Global credit agency Fitch Ratings has named one of Kentucky’s pensions the worst in the nation. The non-hazardous pension under the Kentucky Employee Retirement System has about a quarter of the money it would need to pay out what will be owed to pensioners.
Todd Green is a senior actuary for Cavanaugh MacDonald, an accounting firm that examined five years’ worth of the state’s pension data. He says the pensions have been neglected and money hasn't been put in them and kept there.
“The source of that is the prior underfunding," Green said. "So it’s an accumulation of lots of things that weren’t being done right.”
At a recent meeting of the Kentucky Retirement Systems’ trustees, the body declined to act on recommendations that the pension downgrade its projected investment returns. Bill Thielen is the director of KRS. He says that could result in more money being paid by the legislature toward the fund.
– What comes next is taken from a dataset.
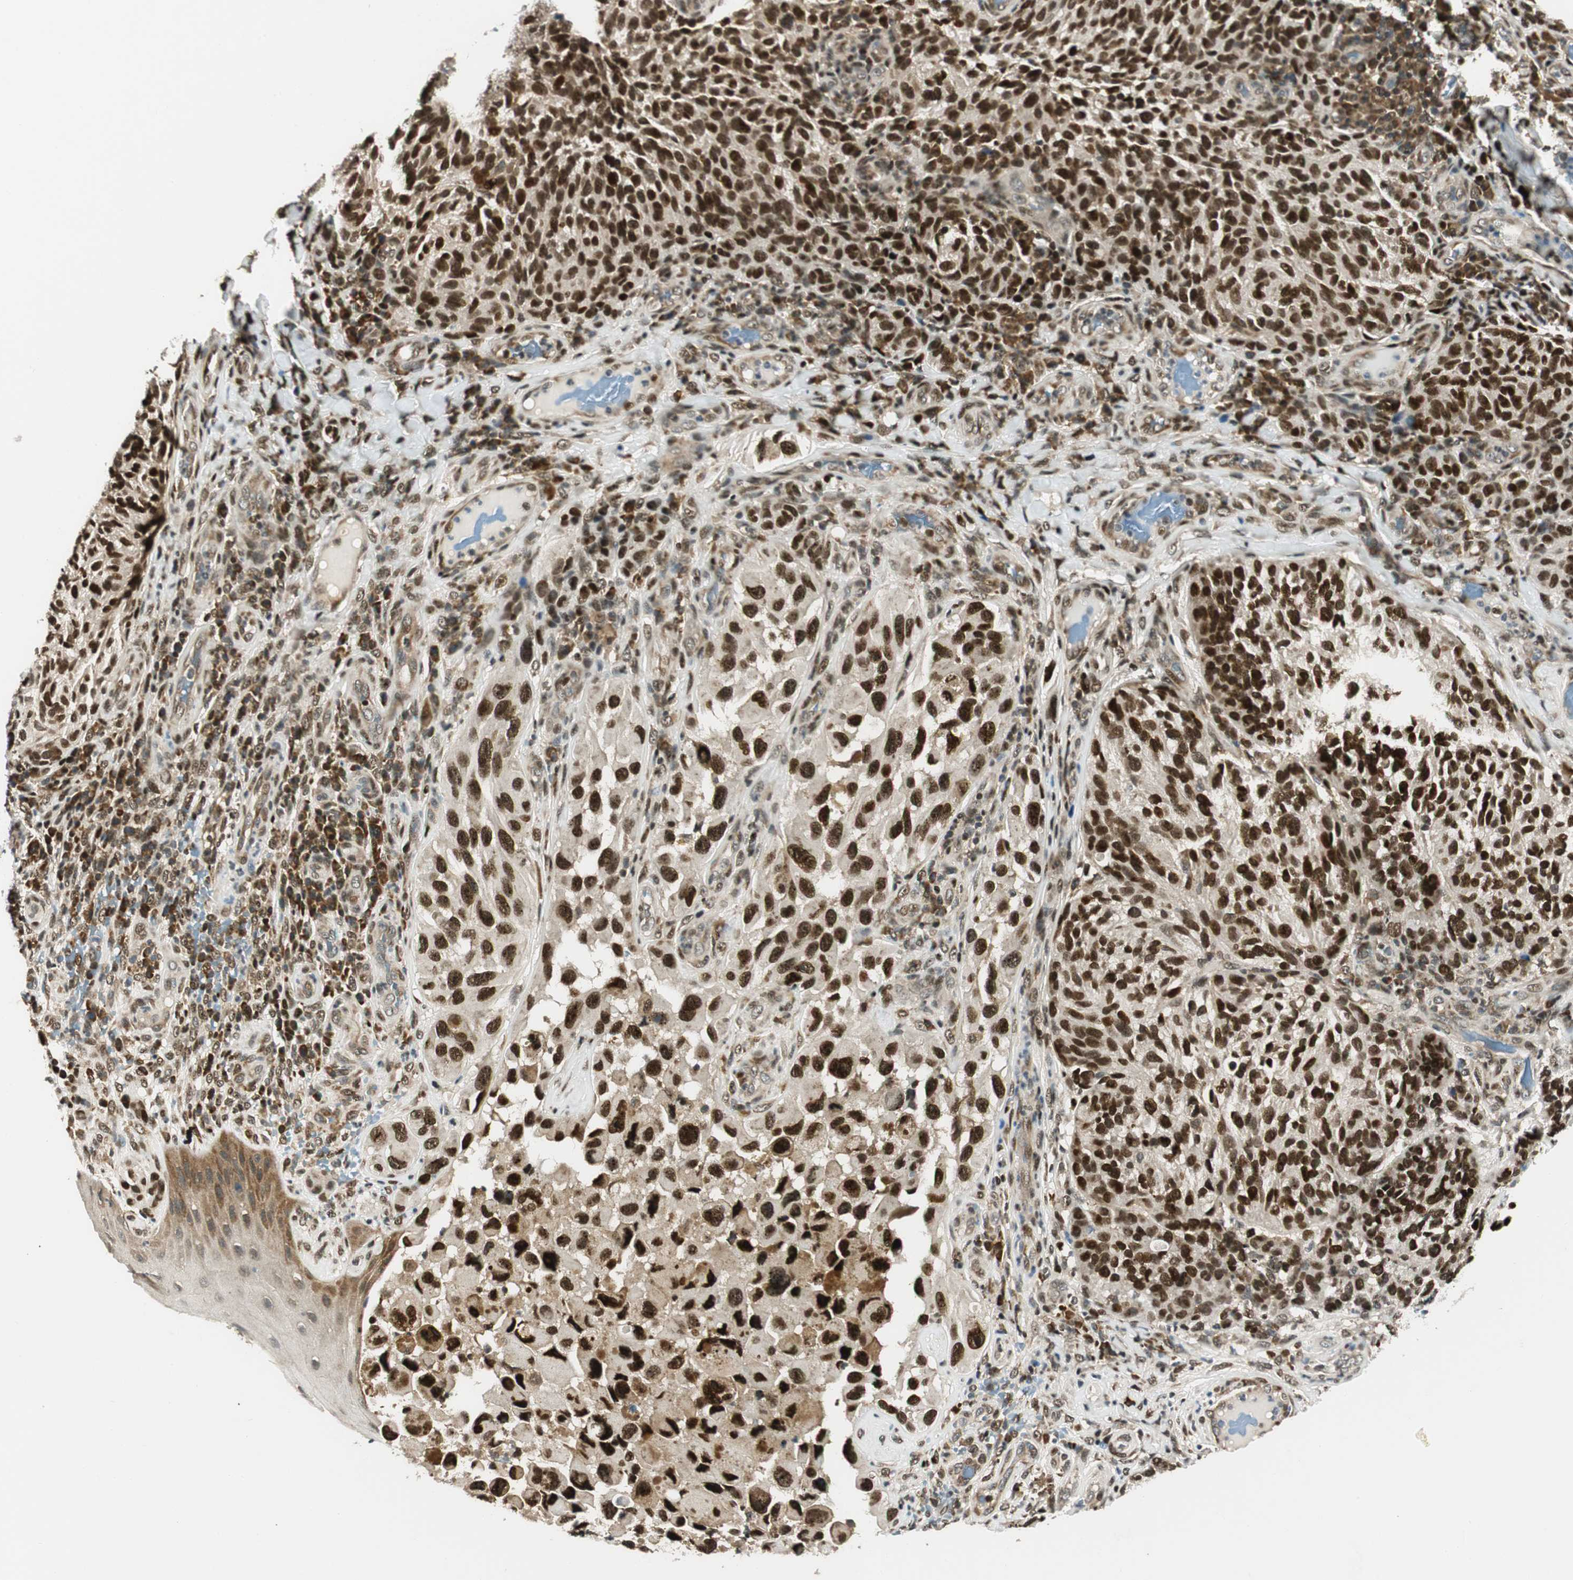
{"staining": {"intensity": "strong", "quantity": ">75%", "location": "nuclear"}, "tissue": "melanoma", "cell_type": "Tumor cells", "image_type": "cancer", "snomed": [{"axis": "morphology", "description": "Malignant melanoma, NOS"}, {"axis": "topography", "description": "Skin"}], "caption": "Immunohistochemical staining of human melanoma exhibits strong nuclear protein positivity in approximately >75% of tumor cells.", "gene": "RING1", "patient": {"sex": "female", "age": 73}}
"I think the board is always concerned about the impact, not only on lawmakers, but our members and the general public," Thielen said. "They want to make sure the appropriate, prudent decision is made. Right now, they are just wanting to look at it to a greater degree."
KRS will decide whether to adopt the recommendations at its September meeting.State lawmakers shored up about 100 million dollars to put into the fund, but experts say much more is needed to get the pension back on track. Illinois’ State Employee Retirement came in second place, at 34.2 percent funding.